Body or hand keypoint data
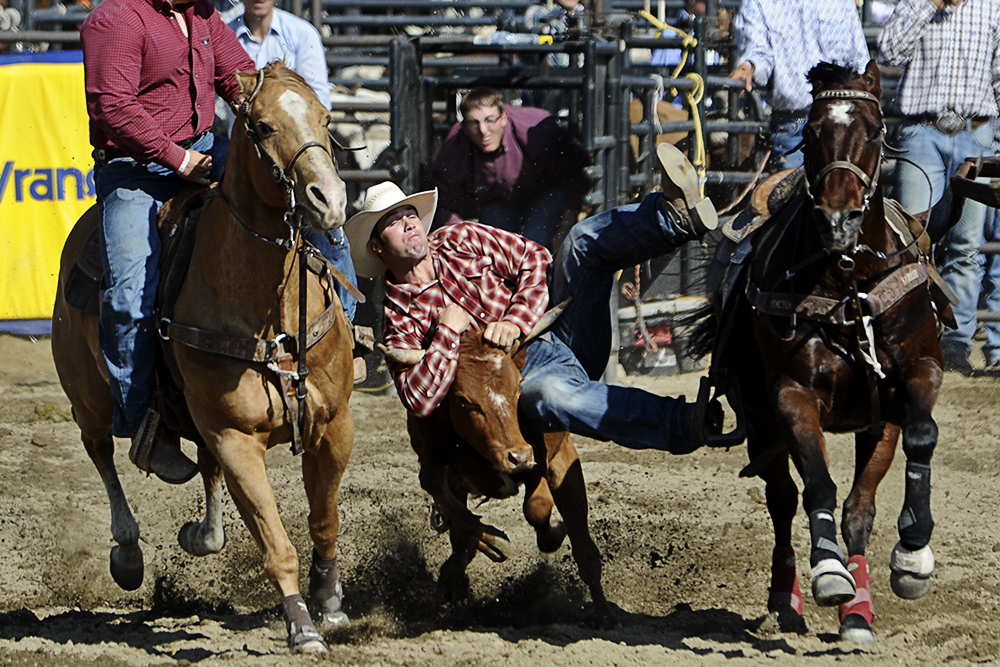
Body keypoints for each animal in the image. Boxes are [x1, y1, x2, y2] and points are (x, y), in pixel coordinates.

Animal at [52, 60, 356, 656]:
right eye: (261, 126)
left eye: (326, 118)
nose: (329, 199)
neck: (269, 310)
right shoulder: (235, 437)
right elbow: (276, 544)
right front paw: (302, 626)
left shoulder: (334, 425)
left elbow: (326, 520)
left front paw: (330, 603)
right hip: (90, 399)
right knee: (101, 451)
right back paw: (128, 552)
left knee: (204, 481)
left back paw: (199, 533)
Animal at [692, 61, 940, 640]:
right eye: (810, 133)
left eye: (873, 130)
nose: (837, 221)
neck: (849, 283)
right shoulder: (792, 396)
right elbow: (817, 487)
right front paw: (827, 571)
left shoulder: (920, 371)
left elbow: (921, 435)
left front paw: (913, 553)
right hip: (760, 418)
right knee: (784, 499)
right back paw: (788, 597)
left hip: (876, 423)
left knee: (860, 507)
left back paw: (859, 612)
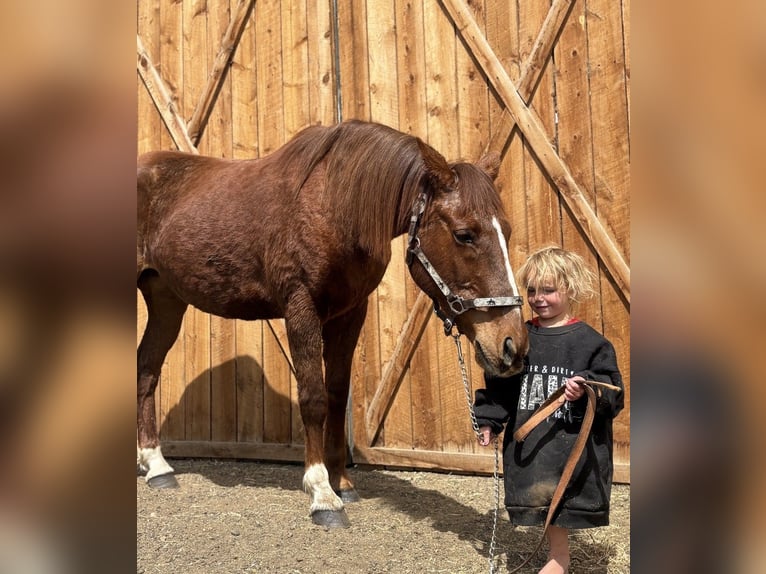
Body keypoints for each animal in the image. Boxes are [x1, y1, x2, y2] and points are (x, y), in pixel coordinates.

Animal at [137, 119, 529, 527]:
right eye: (464, 234)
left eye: (507, 231)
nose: (512, 345)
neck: (334, 206)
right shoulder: (301, 308)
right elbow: (313, 397)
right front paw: (323, 494)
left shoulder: (350, 312)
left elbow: (338, 394)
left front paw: (342, 482)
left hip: (167, 300)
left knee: (146, 368)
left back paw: (157, 467)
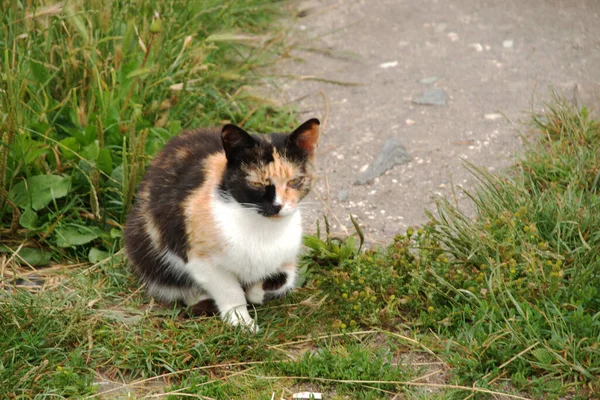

- _PROBLEM DETAILS_
Set down every record word for word and leave out the pictures.

- _SOLUTION TO THIS EXERCISE_
Body keypoints for each animal in the image. Boxes are [x1, y1, x2, y2] and points are (x, y), in pixel coordinates.

Animal at [52, 60, 356, 656]:
right eye: (261, 126)
left eye: (326, 118)
nose: (329, 199)
neck: (269, 310)
right shoulder: (235, 437)
right elbow: (276, 544)
right front paw: (302, 626)
left shoulder: (334, 425)
left elbow: (326, 520)
left front paw: (330, 603)
right hip: (90, 399)
right knee: (101, 451)
right back paw: (128, 552)
left knee: (204, 481)
left back paw: (199, 533)
Animal at [692, 61, 940, 640]:
right eye: (810, 133)
left eye: (873, 130)
nose: (837, 221)
neck: (849, 283)
right shoulder: (792, 396)
right elbow: (817, 487)
right front paw: (827, 571)
left shoulder: (920, 371)
left elbow: (921, 435)
left front paw: (913, 553)
right hip: (760, 418)
right knee: (784, 499)
right back paw: (788, 597)
left hip: (876, 423)
left knee: (860, 507)
left back paw: (859, 612)
Body keypoints for each animal in the image. Boxes are [x1, y1, x2, y2] and points are (x, y), in pixel coordinates.

Animal at [137, 119, 529, 527]:
right eye: (464, 234)
left eye: (507, 231)
nose: (512, 345)
neck: (334, 206)
right shoulder: (301, 308)
right elbow: (313, 397)
right front paw: (323, 494)
left shoulder: (350, 312)
left elbow: (338, 394)
left front paw: (342, 482)
left hip: (167, 300)
left knee: (146, 368)
left back paw: (157, 467)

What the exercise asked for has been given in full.